I’m doing pretty well.  I have a few burns.  My surgical oncologist told me to make them stop giving me therapy if I begin to burn.  I’m so close to finishing treatments that I don’t want to stop! Sad I know. But it’s almost over.  Today is my last day…woo-hoo! No more going to radiation everyday to have someone touch all over your boobs.

I think my oncologist knows that I can be passive at times so she made sure to call the radiation oncologist and let her know the deal.  She’s a pistol of a doctor!

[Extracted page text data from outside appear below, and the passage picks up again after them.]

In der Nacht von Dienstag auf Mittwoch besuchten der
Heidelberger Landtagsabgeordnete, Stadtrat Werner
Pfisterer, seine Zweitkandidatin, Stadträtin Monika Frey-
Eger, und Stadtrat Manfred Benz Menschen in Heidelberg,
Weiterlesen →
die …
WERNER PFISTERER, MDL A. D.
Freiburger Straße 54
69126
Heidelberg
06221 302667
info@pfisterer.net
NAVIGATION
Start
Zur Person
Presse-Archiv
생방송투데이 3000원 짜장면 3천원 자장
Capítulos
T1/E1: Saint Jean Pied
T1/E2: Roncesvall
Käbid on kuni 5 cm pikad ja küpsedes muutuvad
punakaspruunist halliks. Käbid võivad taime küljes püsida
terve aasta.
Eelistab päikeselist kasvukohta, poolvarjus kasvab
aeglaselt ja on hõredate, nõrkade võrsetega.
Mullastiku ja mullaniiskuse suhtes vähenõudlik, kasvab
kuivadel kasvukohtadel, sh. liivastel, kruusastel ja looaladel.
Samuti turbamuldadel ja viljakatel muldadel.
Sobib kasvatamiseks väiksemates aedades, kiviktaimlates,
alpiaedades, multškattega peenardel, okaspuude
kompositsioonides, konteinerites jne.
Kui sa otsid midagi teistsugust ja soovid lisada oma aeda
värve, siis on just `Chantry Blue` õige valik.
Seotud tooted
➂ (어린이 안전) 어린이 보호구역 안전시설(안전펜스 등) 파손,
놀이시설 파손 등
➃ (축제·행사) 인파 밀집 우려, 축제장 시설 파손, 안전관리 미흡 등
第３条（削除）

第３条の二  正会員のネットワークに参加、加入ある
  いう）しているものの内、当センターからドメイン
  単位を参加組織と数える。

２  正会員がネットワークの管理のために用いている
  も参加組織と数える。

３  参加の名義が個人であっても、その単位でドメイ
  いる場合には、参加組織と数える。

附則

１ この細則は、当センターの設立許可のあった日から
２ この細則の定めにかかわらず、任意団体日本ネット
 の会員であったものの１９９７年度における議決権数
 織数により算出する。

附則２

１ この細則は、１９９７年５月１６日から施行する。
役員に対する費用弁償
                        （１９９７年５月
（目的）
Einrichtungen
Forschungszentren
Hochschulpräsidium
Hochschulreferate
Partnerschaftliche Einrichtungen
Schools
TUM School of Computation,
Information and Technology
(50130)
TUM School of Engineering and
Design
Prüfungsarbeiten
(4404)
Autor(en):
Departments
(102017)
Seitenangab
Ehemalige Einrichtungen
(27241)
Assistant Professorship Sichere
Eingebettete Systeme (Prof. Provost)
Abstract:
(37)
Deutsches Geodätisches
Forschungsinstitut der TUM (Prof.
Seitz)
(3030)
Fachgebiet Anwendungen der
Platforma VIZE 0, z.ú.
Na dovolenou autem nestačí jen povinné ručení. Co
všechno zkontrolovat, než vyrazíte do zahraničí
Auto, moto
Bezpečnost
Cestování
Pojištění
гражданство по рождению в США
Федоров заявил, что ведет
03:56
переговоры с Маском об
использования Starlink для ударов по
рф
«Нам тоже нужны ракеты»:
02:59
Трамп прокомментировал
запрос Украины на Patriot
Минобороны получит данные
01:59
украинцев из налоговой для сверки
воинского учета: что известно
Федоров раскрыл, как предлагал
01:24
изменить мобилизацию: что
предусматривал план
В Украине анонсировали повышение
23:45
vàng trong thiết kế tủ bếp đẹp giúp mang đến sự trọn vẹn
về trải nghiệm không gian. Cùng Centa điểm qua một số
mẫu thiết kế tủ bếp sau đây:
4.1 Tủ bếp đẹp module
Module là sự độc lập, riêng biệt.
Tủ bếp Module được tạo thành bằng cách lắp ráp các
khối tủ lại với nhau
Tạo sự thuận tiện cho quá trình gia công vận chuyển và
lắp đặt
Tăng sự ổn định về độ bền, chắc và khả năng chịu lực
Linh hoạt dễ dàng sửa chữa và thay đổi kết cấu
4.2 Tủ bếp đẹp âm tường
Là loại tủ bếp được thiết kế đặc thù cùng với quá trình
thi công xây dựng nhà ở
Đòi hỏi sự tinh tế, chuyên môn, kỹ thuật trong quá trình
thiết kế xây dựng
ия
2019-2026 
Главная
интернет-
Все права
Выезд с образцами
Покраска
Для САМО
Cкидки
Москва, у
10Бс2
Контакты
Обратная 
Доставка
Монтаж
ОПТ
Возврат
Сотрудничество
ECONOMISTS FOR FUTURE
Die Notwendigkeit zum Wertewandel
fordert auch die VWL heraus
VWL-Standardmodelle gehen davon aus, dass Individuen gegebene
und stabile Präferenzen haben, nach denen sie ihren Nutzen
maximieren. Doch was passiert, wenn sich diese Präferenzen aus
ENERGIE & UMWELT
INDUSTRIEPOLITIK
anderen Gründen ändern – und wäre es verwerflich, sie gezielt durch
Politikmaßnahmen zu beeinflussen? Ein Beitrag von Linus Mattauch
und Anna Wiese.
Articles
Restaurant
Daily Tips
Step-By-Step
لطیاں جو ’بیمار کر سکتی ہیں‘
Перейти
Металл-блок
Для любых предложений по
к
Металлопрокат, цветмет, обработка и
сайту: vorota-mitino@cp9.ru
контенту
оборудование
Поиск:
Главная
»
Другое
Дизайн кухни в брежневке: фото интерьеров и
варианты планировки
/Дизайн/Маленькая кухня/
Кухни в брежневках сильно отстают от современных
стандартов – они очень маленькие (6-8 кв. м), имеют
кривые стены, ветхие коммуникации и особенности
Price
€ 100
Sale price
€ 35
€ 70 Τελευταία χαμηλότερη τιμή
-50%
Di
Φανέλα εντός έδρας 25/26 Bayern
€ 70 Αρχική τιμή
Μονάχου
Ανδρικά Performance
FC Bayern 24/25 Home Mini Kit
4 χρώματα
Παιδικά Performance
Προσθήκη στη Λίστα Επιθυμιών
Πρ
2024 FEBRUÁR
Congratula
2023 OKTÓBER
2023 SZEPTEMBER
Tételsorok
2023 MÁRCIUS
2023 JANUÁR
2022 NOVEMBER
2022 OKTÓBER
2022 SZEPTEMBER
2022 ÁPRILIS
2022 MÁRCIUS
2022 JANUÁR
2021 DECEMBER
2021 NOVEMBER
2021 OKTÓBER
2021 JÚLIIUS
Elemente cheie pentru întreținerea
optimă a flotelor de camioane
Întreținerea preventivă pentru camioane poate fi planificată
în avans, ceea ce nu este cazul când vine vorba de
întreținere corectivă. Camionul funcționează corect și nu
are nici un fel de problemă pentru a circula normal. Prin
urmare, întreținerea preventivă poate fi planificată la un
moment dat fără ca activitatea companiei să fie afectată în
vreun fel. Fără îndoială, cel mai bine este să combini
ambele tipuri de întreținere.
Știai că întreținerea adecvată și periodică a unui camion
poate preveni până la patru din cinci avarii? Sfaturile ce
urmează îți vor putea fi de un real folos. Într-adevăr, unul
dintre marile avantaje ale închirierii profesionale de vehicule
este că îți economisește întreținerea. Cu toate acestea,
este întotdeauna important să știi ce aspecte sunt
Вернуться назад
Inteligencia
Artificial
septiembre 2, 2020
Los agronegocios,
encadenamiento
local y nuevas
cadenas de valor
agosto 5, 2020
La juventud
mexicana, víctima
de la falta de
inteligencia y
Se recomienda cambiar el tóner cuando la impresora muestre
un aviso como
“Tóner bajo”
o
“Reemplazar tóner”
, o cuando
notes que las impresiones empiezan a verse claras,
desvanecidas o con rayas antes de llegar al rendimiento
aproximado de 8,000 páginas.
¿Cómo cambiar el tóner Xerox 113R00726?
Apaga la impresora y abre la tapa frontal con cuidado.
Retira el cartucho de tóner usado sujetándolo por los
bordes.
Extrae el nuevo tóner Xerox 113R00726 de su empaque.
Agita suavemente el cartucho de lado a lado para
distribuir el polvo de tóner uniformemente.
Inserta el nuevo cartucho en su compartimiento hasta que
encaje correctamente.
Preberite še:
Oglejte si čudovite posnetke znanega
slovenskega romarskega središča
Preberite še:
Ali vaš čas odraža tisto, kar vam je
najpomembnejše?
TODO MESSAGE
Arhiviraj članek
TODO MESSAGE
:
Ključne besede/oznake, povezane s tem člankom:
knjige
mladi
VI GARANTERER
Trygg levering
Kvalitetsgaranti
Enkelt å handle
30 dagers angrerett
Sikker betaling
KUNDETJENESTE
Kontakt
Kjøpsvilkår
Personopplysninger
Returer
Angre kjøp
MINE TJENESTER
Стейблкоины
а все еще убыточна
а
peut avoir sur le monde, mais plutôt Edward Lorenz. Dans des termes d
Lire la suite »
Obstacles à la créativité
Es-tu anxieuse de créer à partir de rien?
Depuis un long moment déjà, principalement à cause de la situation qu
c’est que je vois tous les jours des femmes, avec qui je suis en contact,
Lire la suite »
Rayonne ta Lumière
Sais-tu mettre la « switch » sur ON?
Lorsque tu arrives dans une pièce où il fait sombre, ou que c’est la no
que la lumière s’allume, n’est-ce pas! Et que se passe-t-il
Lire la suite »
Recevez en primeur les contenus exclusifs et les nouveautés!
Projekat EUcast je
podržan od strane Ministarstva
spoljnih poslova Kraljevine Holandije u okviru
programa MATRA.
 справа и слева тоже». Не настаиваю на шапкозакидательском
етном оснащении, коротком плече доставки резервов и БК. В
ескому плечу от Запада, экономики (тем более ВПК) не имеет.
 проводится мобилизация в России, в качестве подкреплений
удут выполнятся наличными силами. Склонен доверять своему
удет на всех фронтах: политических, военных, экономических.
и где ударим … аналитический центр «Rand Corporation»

I definitely appreciate how she goes the extra mile to make sure I’m being treated properly.

I know this treatment will make sure that the cancer will never return.  But it’s pretty embarrassing when you walk in the room for your radiation treatment and one of your therapists for the day is a young and very attractive man.  Geesh! Can I have old and ugly please?  I guess he saw it in my eyes that I was mortified about him seeing me topless.  So he stepped back and let his partner for the day, a female therapist, do all of the touchy feely parts of the treatment.

CARTI patients receive two complimentary massages while they’re receiving treatment.  I went for my first massage, ever, Friday after work.  It was pretty great!  I think massages are going to be a bi-monthly requirement for me now.  I’m going back today and I’m pretty sure before I walk out of the door, I’ll be scheduling a follow-up appointment.

So tell me. Do you have any embarrassing doctor’s office stories? I know I’m not the only one. Also, have you ever received a massage? Did you enjoy it? How do you relax? Please share.